Computational Physical Chemistry

A central focus of the laboratory’s research interests is the deeper understanding of the macroscopically observed physicochemical and dynamic properties of complex physicochemical and biological processes and systems, with an emphasis on elucidating the molecular mechanisms that give rise to these macroscopic phenomena.
Particular emphasis is placed on predicting the macroscopic properties of matter starting from the molecular level, using molecular simulation, equations of state, and statistical mechanics. The goal is to understand and connect the chemical composition and molecular structure of matter with its macroscopic behavior, ultimately enabling the design of materials and processes based on molecular structure. Within this framework, the lab carries out research that begins with fundamental studies on the principles of statistical thermodynamics and extends to the development of applied thermodynamic models suitable for practical use in process design. A characteristic example of basic research is the proposal for a geometric (Euclidean) description of classical statistical mechanics for systems both in and out of thermodynamic equilibrium. This approach aspires to pave the way for improved descriptions of irreversible processes, both in physical and biological systems.

- _ASSIGNMENT_: In the computational physical chemistry text, why does the lab seek to connect the chemical composition and molecular structure of matter with its macroscopic behavior? Answer in one to three sentences. Draw only on the computational physical chemistry text.

- _RECORD EXTRACTS_:
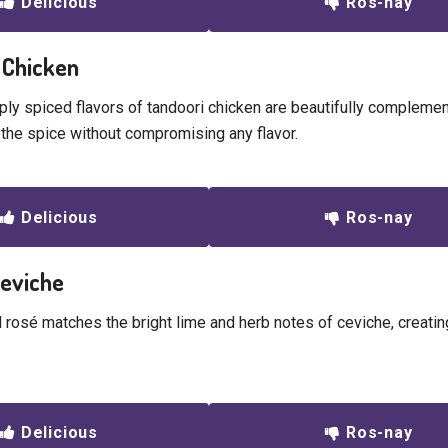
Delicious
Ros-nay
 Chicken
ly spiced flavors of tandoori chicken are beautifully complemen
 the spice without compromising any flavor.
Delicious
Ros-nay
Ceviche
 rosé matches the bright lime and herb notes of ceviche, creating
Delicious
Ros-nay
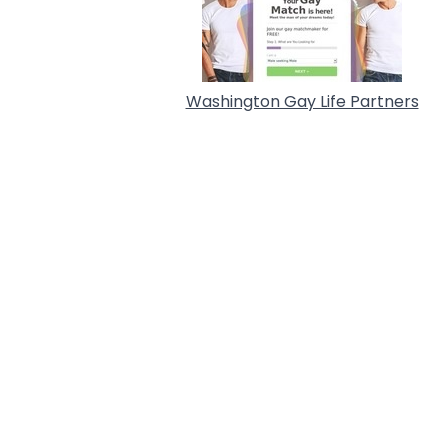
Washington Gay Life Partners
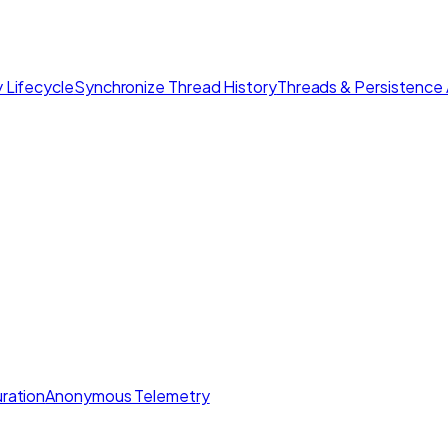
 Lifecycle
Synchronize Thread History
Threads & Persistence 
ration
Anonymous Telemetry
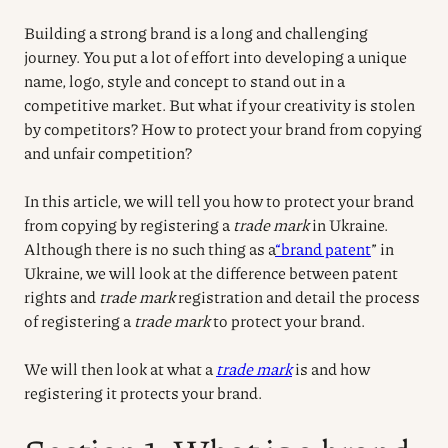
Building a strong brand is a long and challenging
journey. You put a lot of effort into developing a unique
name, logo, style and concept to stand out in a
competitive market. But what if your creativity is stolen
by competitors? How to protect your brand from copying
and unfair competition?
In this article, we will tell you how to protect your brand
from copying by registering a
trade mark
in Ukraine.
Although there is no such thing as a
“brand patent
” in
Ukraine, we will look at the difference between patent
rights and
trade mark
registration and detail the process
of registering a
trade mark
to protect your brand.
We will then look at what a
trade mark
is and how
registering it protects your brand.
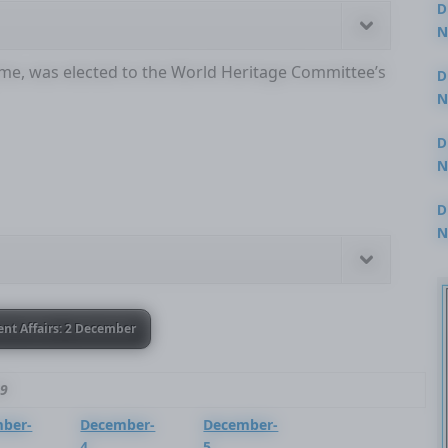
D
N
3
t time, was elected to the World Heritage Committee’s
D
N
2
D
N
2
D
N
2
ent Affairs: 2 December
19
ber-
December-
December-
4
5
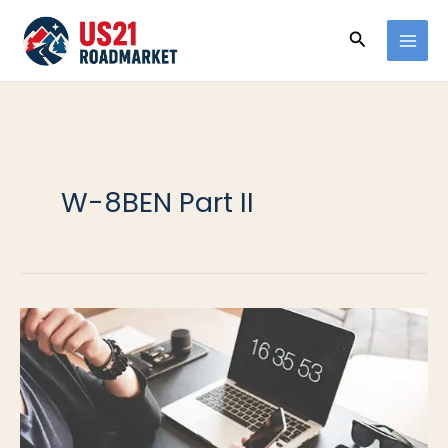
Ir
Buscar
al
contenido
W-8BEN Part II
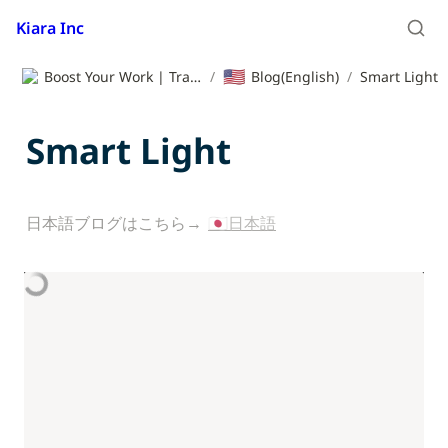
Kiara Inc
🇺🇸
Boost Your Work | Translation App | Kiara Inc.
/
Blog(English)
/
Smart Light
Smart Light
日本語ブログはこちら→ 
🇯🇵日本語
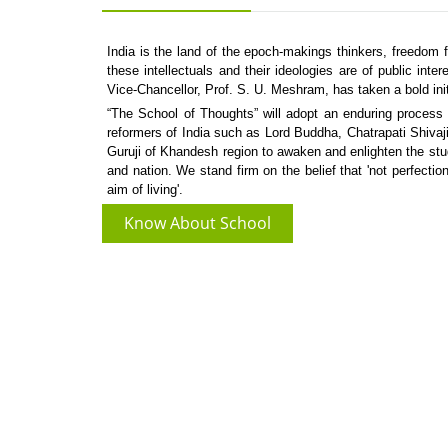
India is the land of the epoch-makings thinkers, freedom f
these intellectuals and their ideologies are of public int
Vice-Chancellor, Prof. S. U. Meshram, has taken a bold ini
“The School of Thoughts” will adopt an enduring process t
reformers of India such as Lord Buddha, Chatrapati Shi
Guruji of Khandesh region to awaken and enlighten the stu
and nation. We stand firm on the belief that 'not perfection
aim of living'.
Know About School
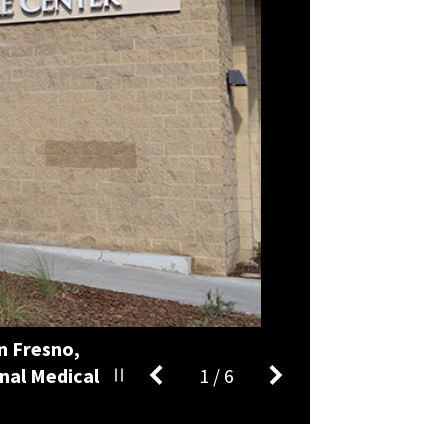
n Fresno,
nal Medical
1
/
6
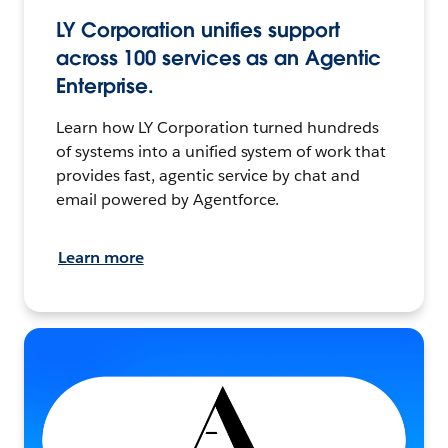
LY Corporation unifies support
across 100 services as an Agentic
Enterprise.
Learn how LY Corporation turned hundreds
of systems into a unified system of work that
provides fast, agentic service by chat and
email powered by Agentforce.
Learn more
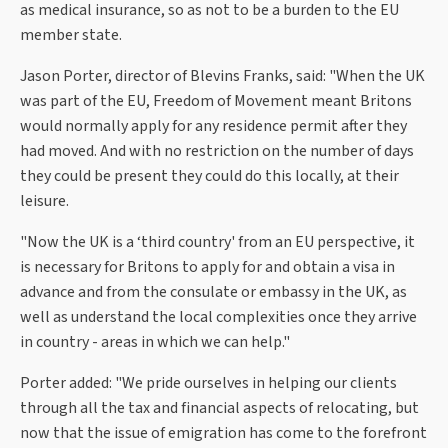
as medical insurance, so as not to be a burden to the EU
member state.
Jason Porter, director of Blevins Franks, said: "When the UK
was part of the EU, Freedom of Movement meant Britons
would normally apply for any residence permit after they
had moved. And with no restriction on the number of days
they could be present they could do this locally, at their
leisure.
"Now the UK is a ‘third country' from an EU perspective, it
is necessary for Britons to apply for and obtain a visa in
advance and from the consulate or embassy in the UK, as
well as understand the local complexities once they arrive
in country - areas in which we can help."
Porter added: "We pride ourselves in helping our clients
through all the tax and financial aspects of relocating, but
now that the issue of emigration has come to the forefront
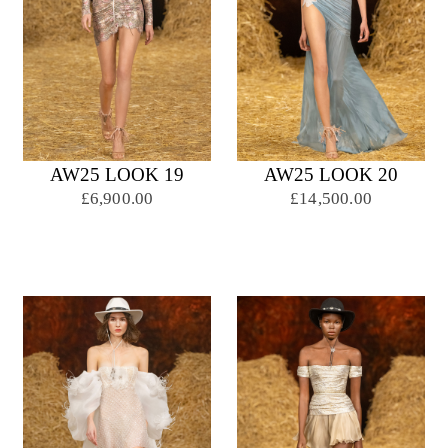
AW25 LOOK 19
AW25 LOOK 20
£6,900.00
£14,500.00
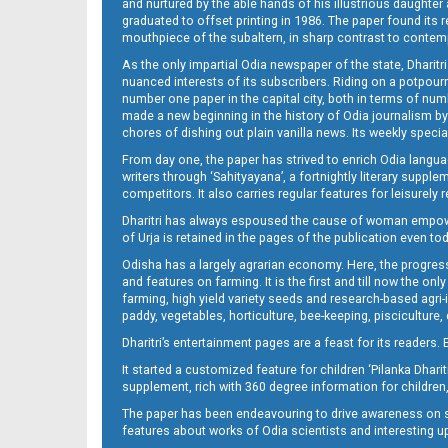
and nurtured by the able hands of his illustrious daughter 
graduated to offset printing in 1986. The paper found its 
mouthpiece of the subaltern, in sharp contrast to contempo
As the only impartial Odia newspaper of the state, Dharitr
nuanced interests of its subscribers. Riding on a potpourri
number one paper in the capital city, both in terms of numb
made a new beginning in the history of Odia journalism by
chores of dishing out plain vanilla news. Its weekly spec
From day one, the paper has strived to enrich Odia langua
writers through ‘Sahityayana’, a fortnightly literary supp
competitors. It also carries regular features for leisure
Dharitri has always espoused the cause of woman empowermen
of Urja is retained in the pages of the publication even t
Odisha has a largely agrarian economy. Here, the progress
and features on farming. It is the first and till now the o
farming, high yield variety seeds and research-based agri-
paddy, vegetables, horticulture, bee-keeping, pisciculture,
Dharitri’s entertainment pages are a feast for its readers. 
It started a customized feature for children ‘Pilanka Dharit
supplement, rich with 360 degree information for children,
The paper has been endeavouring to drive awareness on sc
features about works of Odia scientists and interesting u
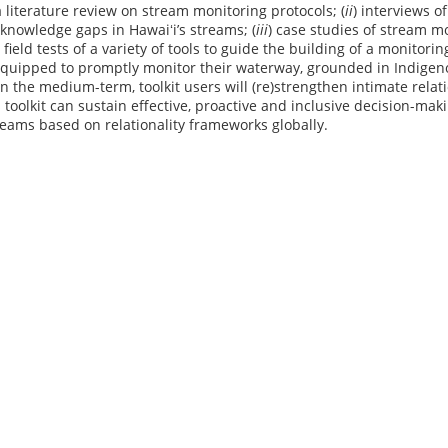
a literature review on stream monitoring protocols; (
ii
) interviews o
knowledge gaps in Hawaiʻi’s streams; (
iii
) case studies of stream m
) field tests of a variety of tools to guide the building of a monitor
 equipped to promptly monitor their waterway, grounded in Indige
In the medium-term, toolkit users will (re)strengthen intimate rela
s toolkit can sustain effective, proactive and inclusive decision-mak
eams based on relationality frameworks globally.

- _EXERCISE RESULT_: The lab seeks this connection so that materials and processes can ultimately be designed from their molecular structure.